If you cannot get your hands on Geneva 890, (which I am trying first time this year), then I’d recommend MM106. Alan has mentioned its attributes. Anything you find of really small vigor, or is quite precocious (bloom and fruit early in life) MM111 might serve best.

You might try Budagovsky 118 for a comparison with MM111. More precocious & productive, equally good root anchoring, it is, itself, a red-fleshed variety, so would reinforce that aspect of the trees you contemplate growing. Easily obtained in Europe.

1 Like

I bought several redlove trees and a baya Marisa, but they are all grafted on top of an m9, which is not optimal at all with my conditions. So those would be my very first grafting target. Thank you very much for the tips, I think I might go with the Geneva, If I can’t find it I think I will go with mm106. As redloves I got odysso era circe and calypso.

1 Like

Another option would be grafting a dwarf interstem to MM111, which would create a well-anchored and more precocious semi-dwarf tree. Commonly done with Bud 9 & M9. There are several threads on here about doing that.

1 Like

I also read something about that, but im not really sure about how that would turn out as im not really the best grafter out there ahah!

I encouraged scaffold branches to begin a bit lower and be spaced a bit closer than one usually would, and trained them to be nearly horizontal fairly early via weights. When the trees began producing flower buds, I allowed more of them to mature and bear fruit early on than one usually would with a young tree. I’ve also been a bit stingy with fertilizer and supplemental water.

Structurally, I haven’t been particularly formal, but most of my trees could be classified as modified central leader.

I’ve planted or grafted quite a few red-fleshed apples. I have all of Alfred Etter’s red varieties, and a handful of others as well. Of those that are bearing, my current favorites are Pink Pearl and Mott’s Pink (early), and Christmas Pink and Pink Parfait (late). I’ve planted a Red Devil and will get my first harvest from that this year. I hear good things about Red Devil and Rosette, both English apples that should be relatively easy to find in Europe. The Etter apples may be more of a challenge to locate.

1 Like

Thank you very much jerry, I will surely look them up, I didn’t know there were so many around!

I don’t think any of us yet have good idea if the Relove trees make a full sized tree or not on a standard root. (But I am going to find out, as I put Odysso on Antonovka this spring.)
Cierce is no better tasting to me than Niedzwetzkyana, which is dry, astringent and sour, although juicier.

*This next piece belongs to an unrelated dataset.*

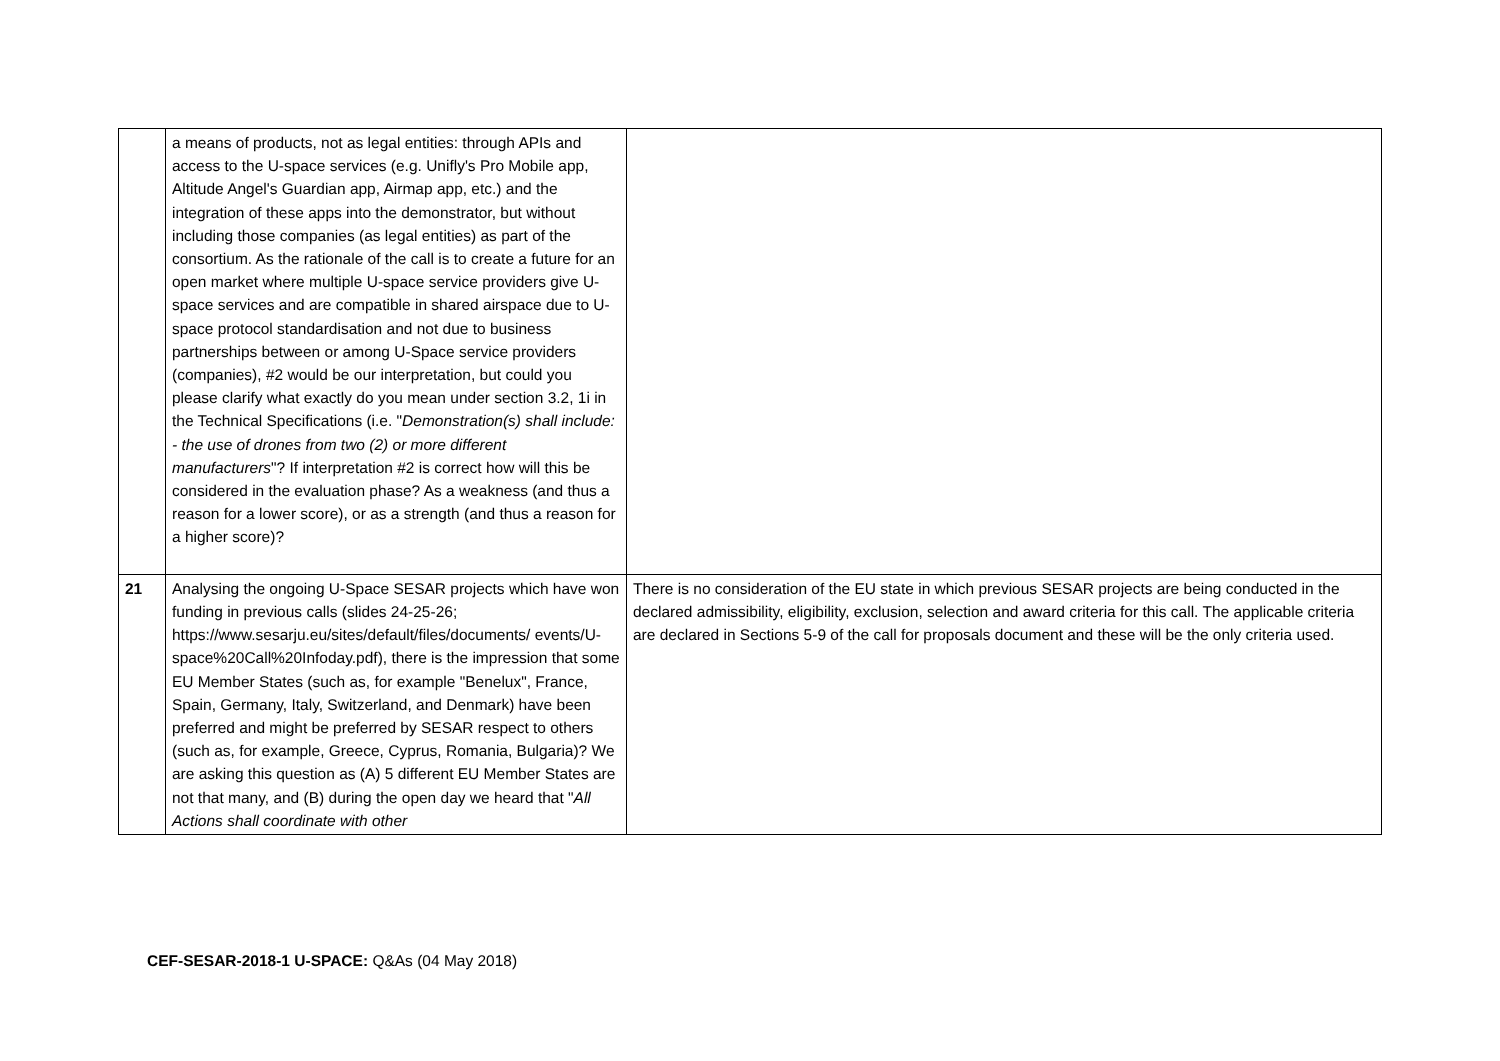| | a means of products, not as legal entities: through APIs and access to the U-space services (e.g. Unifly's Pro Mobile app, Altitude Angel's Guardian app, Airmap app, etc.) and the integration of these apps into the demonstrator, but without including those companies (as legal entities) as part of the consortium. As the rationale of the call is to create a future for an open market where multiple U-space service providers give U-space services and are compatible in shared airspace due to U-space protocol standardisation and not due to business partnerships between or among U-Space service providers (companies), #2 would be our interpretation, but could you please clarify what exactly do you mean under section 3.2, 1i in the Technical Specifications (i.e. " Demonstration(s) shall include: - the use of drones from two (2) or more different manufacturers "? If interpretation #2 is correct how will this be considered in the evaluation phase? As a weakness (and thus a reason for a lower score), or as a strength (and thus a reason for a higher score)? | |
| 21 | Analysing the ongoing U-Space SESAR projects which have won funding in previous calls (slides 24-25-26; https://www.sesarju.eu/sites/default/files/documents/ events/U-space%20Call%20Infoday.pdf), there is the impression that some EU Member States (such as, for example "Benelux", France, Spain, Germany, Italy, Switzerland, and Denmark) have been preferred and might be preferred by SESAR respect to others (such as, for example, Greece, Cyprus, Romania, Bulgaria)? We are asking this question as (A) 5 different EU Member States are not that many, and (B) during the open day we heard that " All Actions shall coordinate with other | There is no consideration of the EU state in which previous SESAR projects are being conducted in the declared admissibility, eligibility, exclusion, selection and award criteria for this call. The applicable criteria are declared in Sections 5-9 of the call for proposals document and these will be the only criteria used. |
CEF-SESAR-2018-1 U-SPACE: Q&As (04 May 2018)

As NuttingBumpus says, Redfield and Otterson apparently make full sized trees. My Redfield finally bloomed on MM111, but then all the fruitlets got froze about April 14,15.

If I could find it, I’d try “Estonian wine apple” (Veinoun)…should be easier to locate in Europe.
Bakran, from Pakistan or Iran, is about ping pong ball sized, juicy and sour, should make excellent jelly just sugar and juice. Sort of drooping limbs.
I have other red fleshed, but young grafts and have not fruited.

3 Likes

They certainly look less vigorous on m9 compared to other cultivars, so I might guess that they are a little dwarfy themselves

I have thousands of apple trees (1,600 different varieties of which 250+ are red fleshed) and the majority are on M111. Although I have probably every available root stock somewhere as part of my testing. I prefer M111 because it does better in our lousy clay soil and produces trees that are a perfect size for guests to our UPic and anchor pretty good. I say pretty good because as our orchard name says, Hocking Hills Orchard, the majority of my trees are on our two hills and even M111 struggles to hold upright a tree on a bit of a slope when we have never ending rain. So this past weekend I was out straightening up trees because I think we are 9 inches over average already for rain?